HIMSS Analytics, devised the EMR Adoption Model to track EMR progress at hospitals and health systems called the EMRAM. The EMRAM scores hospitals in the HIMSS Analytics Database on their progress in completing the 8 stages to creating a paperless patient record environment as shown in the figure below:
HIMSS EMR Adoption Model
EMR Adoption Model Structure Ensures Objectivity :
- All application capabilities within each stage must be operational before that stage can be achieved.
- All lower stages must have been achieved before a higher level will be considered as achieved.
- A hospital can achieve Stages 3-6 if it has met all of the application requirements for a single patient care service (e.g. single nursing floor, cardiology service).
- Using the rules above, additional points are given for the implementation of applications in stages higher than the one fully achieved by the healthcare organization. In this fashion, other implementation paths than those prescribed by the stages can be taken into consideration for correlation with quality and financial research.
The detailed stages of the model are as follows:
Stage 0: The organization has not installed all of the key ancillary department systems (e.g. laboratory, pharmacy, radiology).
Stage 1: Major ancillary clinical systems are installed (i.e., pharmacy, laboratory, radiology).
Stage 2: Major ancillary clinical systems feed data to a clinical data repository (CDR) that provides physician access for retrieving and reviewing results. The CDR contains a controlled medical vocabulary, and the clinical decision support/rules engine (CDS) for rudimentary conflict checking. Information from document imaging systems may be linked to the CDR at this stage. The hospital is health information exchange (HIE) capable at this stage and can share whatever information it has in the CDR with other patient care stakeholders.
Stage 3: Nursing/clinical documentation (e.g. vital signs, flow sheets) is required; nursing notes, care plan charting, and/or the electronic medication administration record (eMAR) system are scored with extra points, and are implemented and integrated with the CDR for at least one service in the hospital. The first level of clinical decision support is implemented to conduct error checking with order entry (i.e., drug/drug, drug/food, drug/lab conflict checking normally found in the pharmacy). Some level of medical image access from picture archive and communication systems (PACS) is available for access by physicians outside the Radiology department via the organization’s intranet.
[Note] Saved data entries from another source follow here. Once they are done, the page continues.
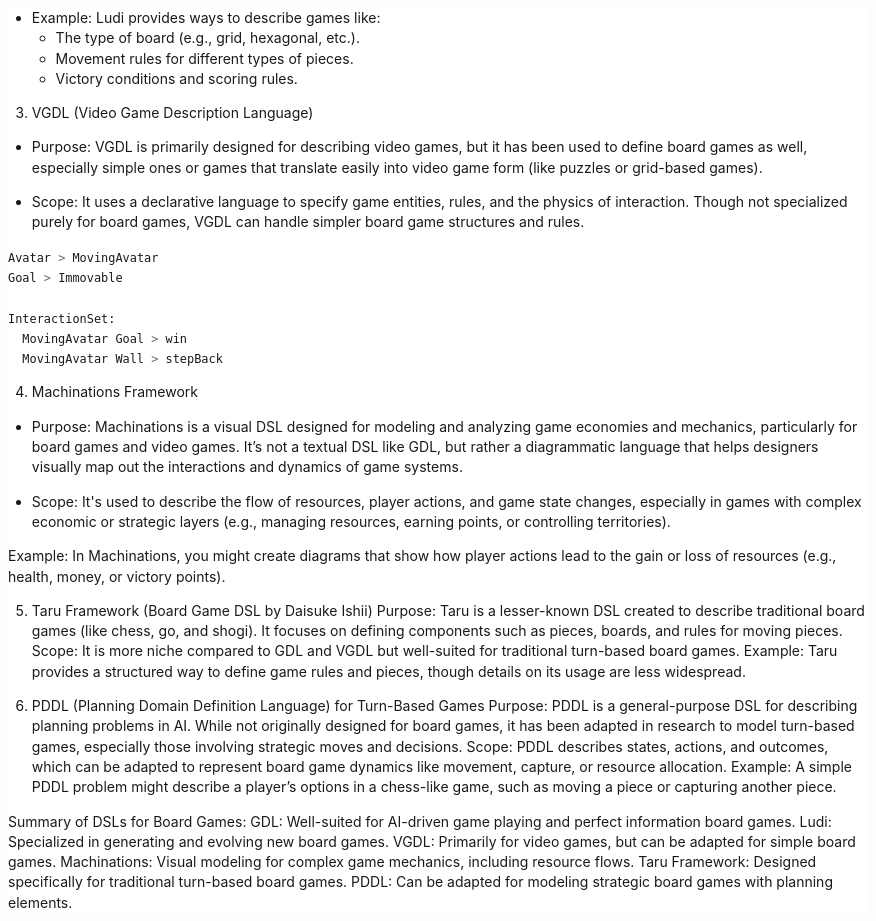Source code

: - Example: Ludi provides ways to describe games like:
    - The type of board (e.g., grid, hexagonal, etc.).
    - Movement rules for different types of pieces.
    - Victory conditions and scoring rules.

3. VGDL (Video Game Description Language)
- Purpose: VGDL is primarily designed for describing video games, but it has been used to define board games as well, especially simple ones or games that translate easily into video game form (like puzzles or grid-based games).

- Scope: It uses a declarative language to specify game entities, rules, and the physics of interaction. Though not specialized purely for board games, VGDL can handle simpler board game structures and rules.

```python
Avatar > MovingAvatar 
Goal > Immovable

InteractionSet:
  MovingAvatar Goal > win
  MovingAvatar Wall > stepBack
```

4. Machinations Framework
- Purpose: Machinations is a visual DSL designed for modeling and analyzing game economies and mechanics, particularly for board games and video games. It’s not a textual DSL like GDL, but rather a diagrammatic language that helps designers visually map out the interactions and dynamics of game systems.

- Scope: It's used to describe the flow of resources, player actions, and game state changes, especially in games with complex economic or strategic layers (e.g., managing resources, earning points, or controlling territories).

Example: In Machinations, you might create diagrams that show how player actions lead to the gain or loss of resources (e.g., health, money, or victory points).

5. Taru Framework (Board Game DSL by Daisuke Ishii)
Purpose: Taru is a lesser-known DSL created to describe traditional board games (like chess, go, and shogi). It focuses on defining components such as pieces, boards, and rules for moving pieces.
Scope: It is more niche compared to GDL and VGDL but well-suited for traditional turn-based board games.
Example: Taru provides a structured way to define game rules and pieces, though details on its usage are less widespread.

6. PDDL (Planning Domain Definition Language) for Turn-Based Games
Purpose: PDDL is a general-purpose DSL for describing planning problems in AI. While not originally designed for board games, it has been adapted in research to model turn-based games, especially those involving strategic moves and decisions.
Scope: PDDL describes states, actions, and outcomes, which can be adapted to represent board game dynamics like movement, capture, or resource allocation.
Example: A simple PDDL problem might describe a player’s options in a chess-like game, such as moving a piece or capturing another piece.

Summary of DSLs for Board Games:
GDL: Well-suited for AI-driven game playing and perfect information board games.
Ludi: Specialized in generating and evolving new board games.
VGDL: Primarily for video games, but can be adapted for simple board games.
Machinations: Visual modeling for complex game mechanics, including resource flows.
Taru Framework: Designed specifically for traditional turn-based board games.
PDDL: Can be adapted for modeling strategic board games with planning elements.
Stage 4: Computerized Practitioner Order Entry (CPOE) for use by any clinician is added to the nursing and CDR environment along with the second level of clinical decision support capabilities related to evidence based medicine protocols. If one patient service area has implemented CPOE with physicians entering orders and completed the previous stages, then this stage has been achieved.
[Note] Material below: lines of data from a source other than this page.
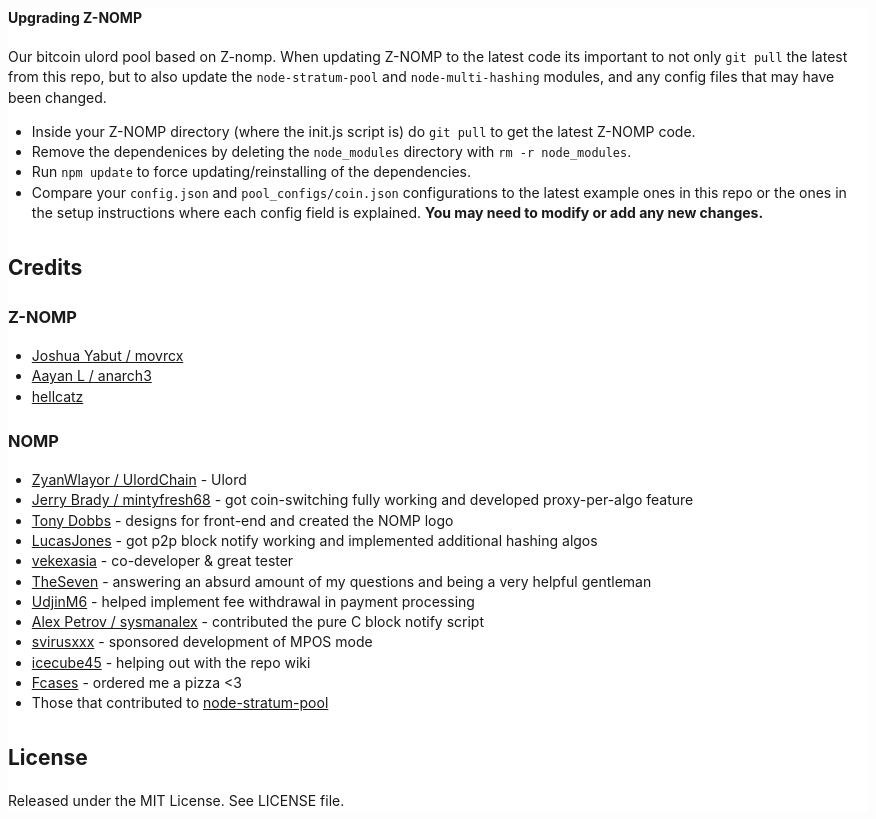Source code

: #### Upgrading Z-NOMP
Our bitcoin ulord pool based on Z-nomp. When updating Z-NOMP to the latest code its important to not only `git pull` the latest from this repo, but to also update
the `node-stratum-pool` and `node-multi-hashing` modules, and any config files that may have been changed.
* Inside your Z-NOMP directory (where the init.js script is) do `git pull` to get the latest Z-NOMP code.
* Remove the dependenices by deleting the `node_modules` directory with `rm -r node_modules`.
* Run `npm update` to force updating/reinstalling of the dependencies.
* Compare your `config.json` and `pool_configs/coin.json` configurations to the latest example ones in this repo or the ones in the setup instructions where each config field is explained. <b>You may need to modify or add any new changes.</b>


Credits
-------
### Z-NOMP
* [Joshua Yabut / movrcx](https://github.com/joshuayabut)
* [Aayan L / anarch3](https://github.com/aayanl)
* [hellcatz](https://github.com/hellcatz)

### NOMP
* [ZyanWlayor / UlordChain](https://github.com/UlordChain/) - Ulord
* [Jerry Brady / mintyfresh68](https://github.com/bluecircle) - got coin-switching fully working and developed proxy-per-algo feature
* [Tony Dobbs](http://anthonydobbs.com) - designs for front-end and created the NOMP logo
* [LucasJones](//github.com/LucasJones) - got p2p block notify working and implemented additional hashing algos
* [vekexasia](//github.com/vekexasia) - co-developer & great tester
* [TheSeven](//github.com/TheSeven) - answering an absurd amount of my questions and being a very helpful gentleman
* [UdjinM6](//github.com/UdjinM6) - helped implement fee withdrawal in payment processing
* [Alex Petrov / sysmanalex](https://github.com/sysmanalex) - contributed the pure C block notify script
* [svirusxxx](//github.com/svirusxxx) - sponsored development of MPOS mode
* [icecube45](//github.com/icecube45) - helping out with the repo wiki
* [Fcases](//github.com/Fcases) - ordered me a pizza <3
* Those that contributed to [node-stratum-pool](//github.com/UlordChain/node-stratum-pool#credits)


License
-------
Released under the MIT License. See LICENSE file.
Stage 5: The closed loop medication administration environment is fully implemented. The eMAR and bar coding or other auto identification technology, such as radio frequency identification (RFID), are implemented and integrated with CPOE and pharmacy to maximize point of care patient safety processes for medication administration.
Stage 6: Full physician documentation/charting (structured templates) is implemented for at least one patient care service area. Level three of clinical decision support provides guidance for all clinician activities related to protocols and outcomes in the form of variance and compliance alerts. A full complement of PACS systems provides medical images to physicians via an intranet and displaces all film-based images.
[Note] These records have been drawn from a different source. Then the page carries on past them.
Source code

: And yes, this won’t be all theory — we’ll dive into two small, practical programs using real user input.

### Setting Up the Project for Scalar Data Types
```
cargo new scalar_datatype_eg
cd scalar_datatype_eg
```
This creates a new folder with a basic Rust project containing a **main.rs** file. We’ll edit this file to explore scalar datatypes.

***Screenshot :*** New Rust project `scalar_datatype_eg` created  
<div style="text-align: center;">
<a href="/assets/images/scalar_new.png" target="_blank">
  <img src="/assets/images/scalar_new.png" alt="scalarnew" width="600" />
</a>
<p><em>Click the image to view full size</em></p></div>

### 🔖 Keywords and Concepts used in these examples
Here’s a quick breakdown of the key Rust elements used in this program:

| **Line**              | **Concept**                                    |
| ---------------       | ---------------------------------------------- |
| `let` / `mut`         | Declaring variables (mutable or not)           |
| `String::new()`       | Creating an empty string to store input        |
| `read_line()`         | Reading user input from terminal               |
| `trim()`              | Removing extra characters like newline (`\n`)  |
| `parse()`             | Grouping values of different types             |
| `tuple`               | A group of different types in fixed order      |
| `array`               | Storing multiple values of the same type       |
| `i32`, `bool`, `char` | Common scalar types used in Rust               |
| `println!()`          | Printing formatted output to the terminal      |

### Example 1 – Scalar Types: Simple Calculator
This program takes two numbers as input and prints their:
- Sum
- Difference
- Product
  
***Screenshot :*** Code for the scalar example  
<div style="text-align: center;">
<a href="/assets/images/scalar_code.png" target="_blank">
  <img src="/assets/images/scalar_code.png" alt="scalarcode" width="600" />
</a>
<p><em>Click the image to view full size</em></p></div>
Stage 7: The hospital no longer uses paper charts to deliver and manage patient care and has a mixture of discrete data, document images, and medical images within its EMR environment. Clinical data warehouses are being used to analyze patterns of clinical data to improve quality of care and patient safety. Clinical information can be readily shared via standardized electronic transactions (i.e. CCD) with all entities who are authorized to treat the patient, or a health information exchange (i.e., other non-associated hospitals, ambulatory clinics, sub-acute environments, employers, payers and patients in a data sharing environment). The hospital demonstrates summary data continuity for all hospital services (e.g. inpatient, outpatient, ED, and with any owned or managed ambulatory clinics).